Emerging Issues in Global Climate Governance after Paris - Regional Programme Energy Security and Climate Change in Asia and the Pacific
Workshop
Details
The Paris Climate Conference COP21 set a milestone in climate governance by encouraging higher ambitions in climate change mitigation and adaption, by better responding to scientific findings, and by catalyzing climate action beyond the traditional realm of international negotiation processes. COP21, however, will not be enough to stabilize the Earth’s climate system as current pledges by governments around the world still set us on course towards disastrous climate change.
The continued urgency of preventing climate change beyond 2 degrees prompts the question, how global climate governance can become more effective.
The conference will bring together leading climate researchers and experts from various disciplines and diverse perspectives on the future global climate governance to reflect the key post-Paris challenges.

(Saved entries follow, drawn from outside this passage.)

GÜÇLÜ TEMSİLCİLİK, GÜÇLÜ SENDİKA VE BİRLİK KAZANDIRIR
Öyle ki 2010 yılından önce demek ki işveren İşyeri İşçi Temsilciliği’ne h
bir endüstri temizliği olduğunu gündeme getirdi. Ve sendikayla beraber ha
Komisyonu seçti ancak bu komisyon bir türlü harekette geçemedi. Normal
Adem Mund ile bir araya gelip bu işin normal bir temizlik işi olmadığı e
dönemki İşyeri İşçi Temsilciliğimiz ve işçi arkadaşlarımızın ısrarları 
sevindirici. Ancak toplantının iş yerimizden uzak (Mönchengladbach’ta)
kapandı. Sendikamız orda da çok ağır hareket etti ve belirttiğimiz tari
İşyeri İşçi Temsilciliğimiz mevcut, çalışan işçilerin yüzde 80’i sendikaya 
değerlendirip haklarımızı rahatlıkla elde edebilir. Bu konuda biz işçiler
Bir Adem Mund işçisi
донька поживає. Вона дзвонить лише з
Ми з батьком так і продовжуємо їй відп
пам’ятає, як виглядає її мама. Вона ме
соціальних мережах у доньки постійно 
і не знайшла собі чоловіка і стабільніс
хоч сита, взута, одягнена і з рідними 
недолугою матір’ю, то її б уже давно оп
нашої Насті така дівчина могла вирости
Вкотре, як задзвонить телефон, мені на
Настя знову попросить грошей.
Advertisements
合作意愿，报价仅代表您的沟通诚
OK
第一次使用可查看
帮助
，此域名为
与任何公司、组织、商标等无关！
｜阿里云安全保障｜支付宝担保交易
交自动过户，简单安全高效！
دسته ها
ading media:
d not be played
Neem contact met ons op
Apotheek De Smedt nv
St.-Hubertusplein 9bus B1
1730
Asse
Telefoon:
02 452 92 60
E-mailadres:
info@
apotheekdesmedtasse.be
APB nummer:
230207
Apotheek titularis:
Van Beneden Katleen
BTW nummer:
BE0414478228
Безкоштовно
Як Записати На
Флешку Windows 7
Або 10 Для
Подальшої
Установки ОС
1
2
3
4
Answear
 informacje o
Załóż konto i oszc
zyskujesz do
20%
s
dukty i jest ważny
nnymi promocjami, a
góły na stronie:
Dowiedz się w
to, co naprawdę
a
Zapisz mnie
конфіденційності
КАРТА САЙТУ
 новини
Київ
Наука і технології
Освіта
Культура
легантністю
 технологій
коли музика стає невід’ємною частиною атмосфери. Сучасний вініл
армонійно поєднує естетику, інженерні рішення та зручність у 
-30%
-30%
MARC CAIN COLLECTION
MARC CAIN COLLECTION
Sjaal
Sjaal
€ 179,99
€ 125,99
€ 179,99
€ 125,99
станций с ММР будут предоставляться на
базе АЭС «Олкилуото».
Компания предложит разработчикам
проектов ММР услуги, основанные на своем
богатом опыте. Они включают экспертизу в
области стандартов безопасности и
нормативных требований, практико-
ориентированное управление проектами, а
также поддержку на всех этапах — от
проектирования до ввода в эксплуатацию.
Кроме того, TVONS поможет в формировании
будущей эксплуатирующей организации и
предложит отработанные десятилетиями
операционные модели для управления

It will in particular discuss possible contributions and ideas for effective governance from two of the most influential players in global climate governance, the EU and China. In an effort to uncover new pathways for Sino-European scientific and political collaboration, both common and diverging perspectives need to be taken into account when striving for a success.
The conference will be structured around three propositions that help to define progressive links between global climate governance and policy-making on the national level after Paris.
Global climate governance after Paris should
- Engage transnational actors:
- Reconnect science and policy:
- Incentivize socio-technical innovations across (eco)systems:
The conference aims not only to deepen our understanding of these themes and their underlying dynamics. Its goal is to sketch out a common way forward, drafting a joint position paper that pinpoints new pathways for European-Chinese collaboration in global climate governance.